_Aim 1_. Extract the portion of the thio leaching thread from "Howdy ALL!!!" to "butcher (Jan 19, 2009)", reproducing it word for word.

_Document passage_.
# THIO LEACHING



## Destroyer777 (Jan 19, 2009)

Howdy ALL!!!

http://www.goldmineworld.net/thioLeach.html

Do you have any ideas about solution composition? What they are using?
Definitely, the main ingredient is sodium thiosulphate....


----------



## butcher (Jan 19, 2009)

they state you would use there elctro-refining,and supplys. and send them lots of money I am sure.
I think there is no new magic just common knowledge sometimes with a twist but same ole stuff packaged up to make a Buck$$.


----------



## Destroyer777 (Jan 19, 2009)

No, I've got them electrowinning report for 25$ how to create electrowinning unit and I think it's quite effective and not difficult.
It also possible to recover gold by using other methods. It seems them thioleach system is very good and effective.


----------



## Harold_V (Jan 20, 2009)

Destroyer777 said:


> No, I've got them electrowinning report for 25$ how to create electrowinning unit and I think it's quite effective and not difficult.
> It also possible to recover gold by using other methods. It seems them thioleach system is very good and effective.


Do I understand you correctly, that you paid $25 for an electrowinning report?
Information like that is readily available here on this forum, and if not, from the government printing offices, for a nominal fee. 

Any commercial venture is going to make a profit, often one that is abusive, from people that seek information. Sadly, they often sell what is free for the taking if you're willing to do a little research. 

Harold


----------



## Anonymous (Feb 5, 2009)

_Saved data entries_.
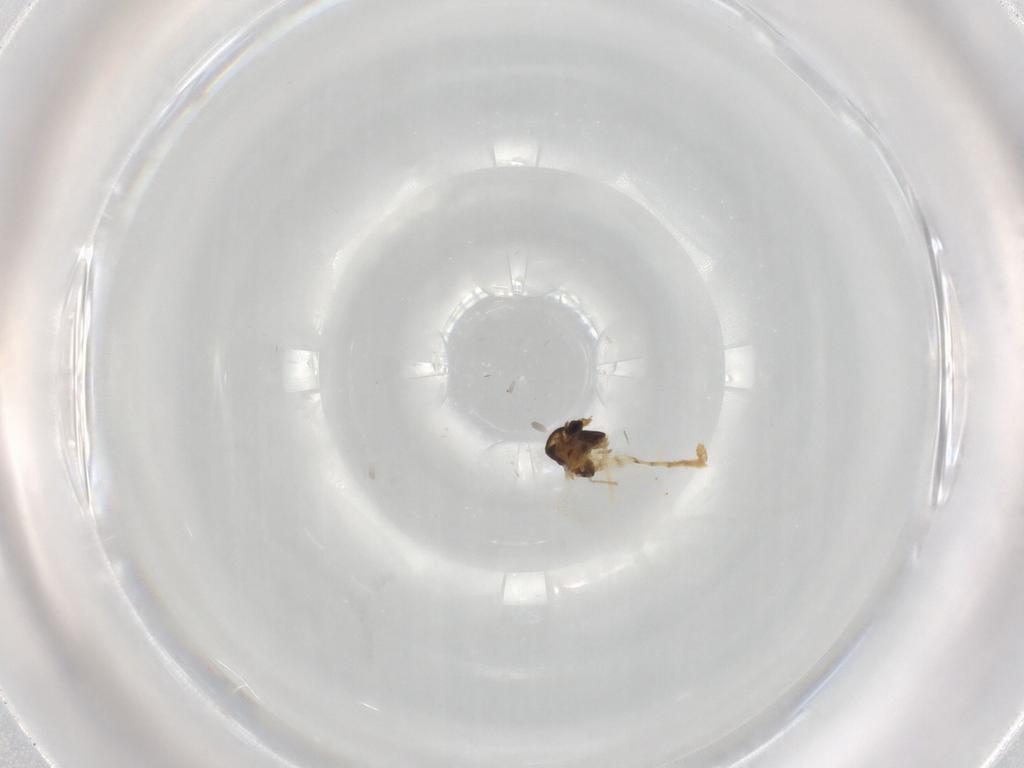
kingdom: Animalia
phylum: Arthropoda
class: Insecta
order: Diptera
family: Chironomidae
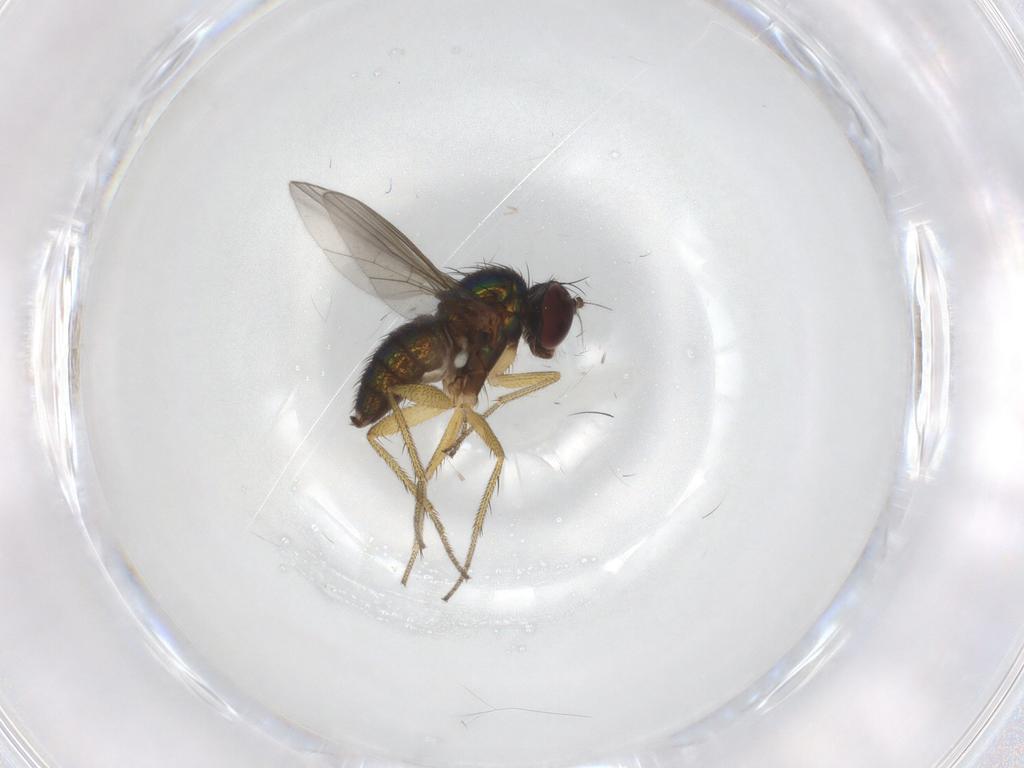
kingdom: Animalia
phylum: Arthropoda
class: Insecta
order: Diptera
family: Dolichopodidae
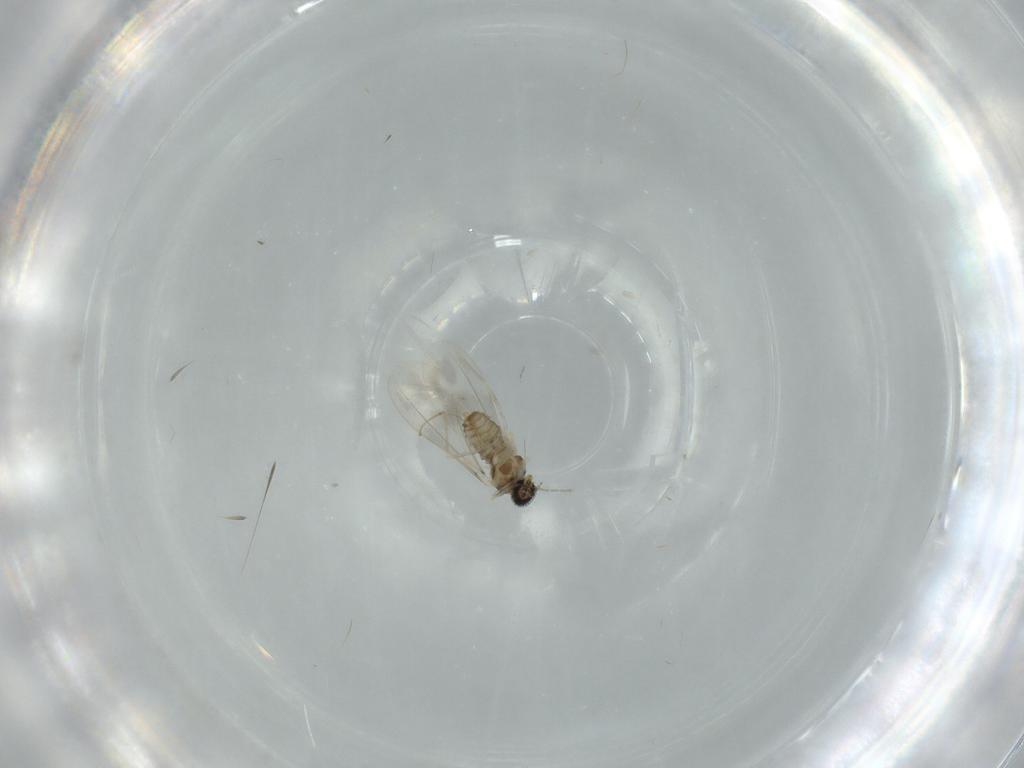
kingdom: Animalia
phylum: Arthropoda
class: Insecta
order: Diptera
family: Cecidomyiidae
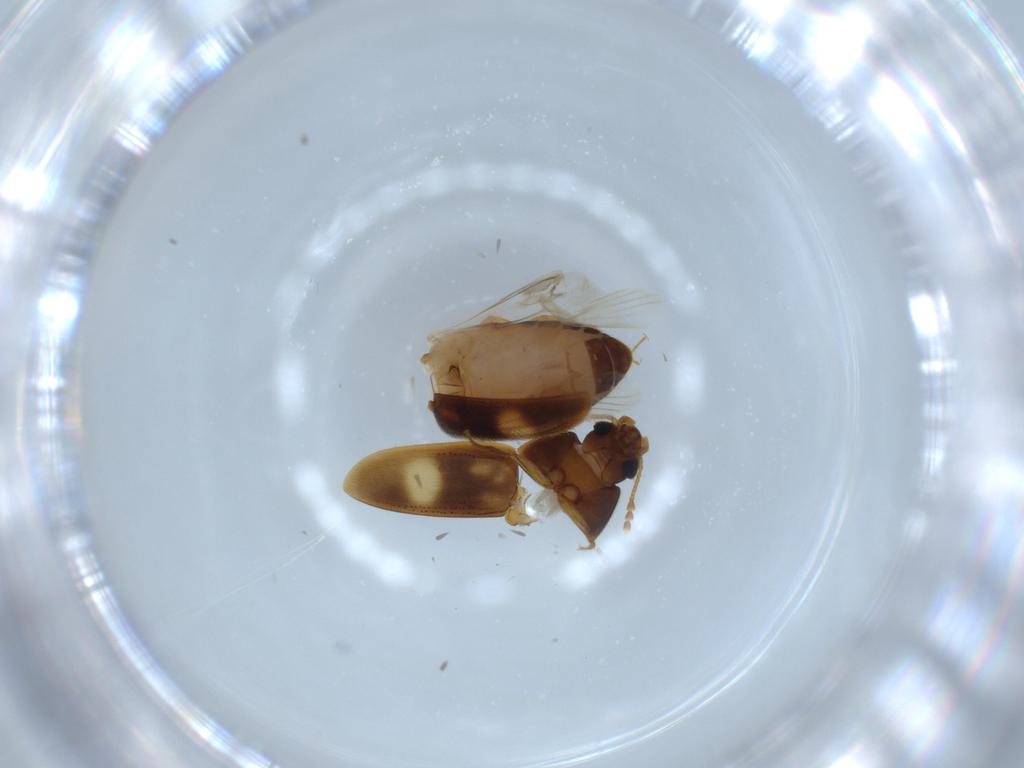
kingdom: Animalia
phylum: Arthropoda
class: Insecta
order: Coleoptera
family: Mycetophagidae
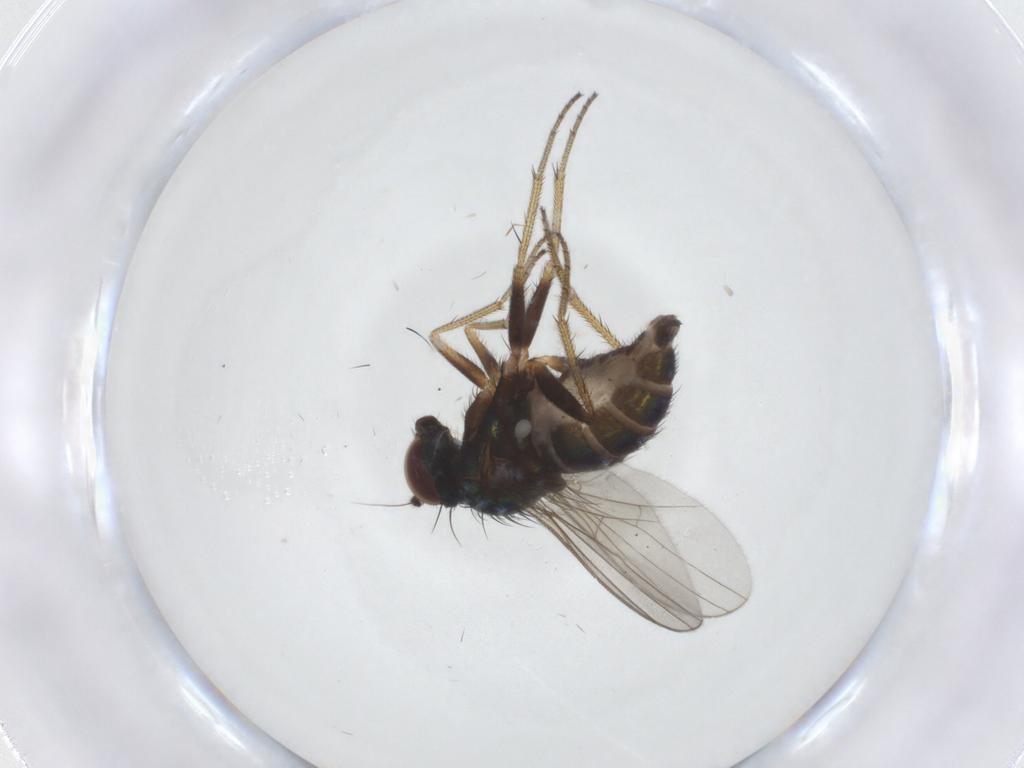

_Aim 2_. Lay out all lines of the saved data entries above as a numbered list, omitting blank lines and leaving the pictures out of the answer.

_Task solution 1_.
Howdy ALL!!!

http://www.goldmineworld.net/thioLeach.html

Do you have any ideas about solution composition? What they are using?
Definitely, the main ingredient is sodium thiosulphate....


----------



## butcher (Jan 19, 2009)

_Task solution 2_.
1. kingdom: Animalia
2. phylum: Arthropoda
3. class: Insecta
4. order: Diptera
5. family: Chironomidae
6. kingdom: Animalia
7. phylum: Arthropoda
8. class: Insecta
9. order: Diptera
10. family: Dolichopodidae
11. kingdom: Animalia
12. phylum: Arthropoda
13. class: Insecta
14. order: Diptera
15. family: Cecidomyiidae
16. kingdom: Animalia
17. phylum: Arthropoda
18. class: Insecta
19. order: Coleoptera
20. family: Mycetophagidae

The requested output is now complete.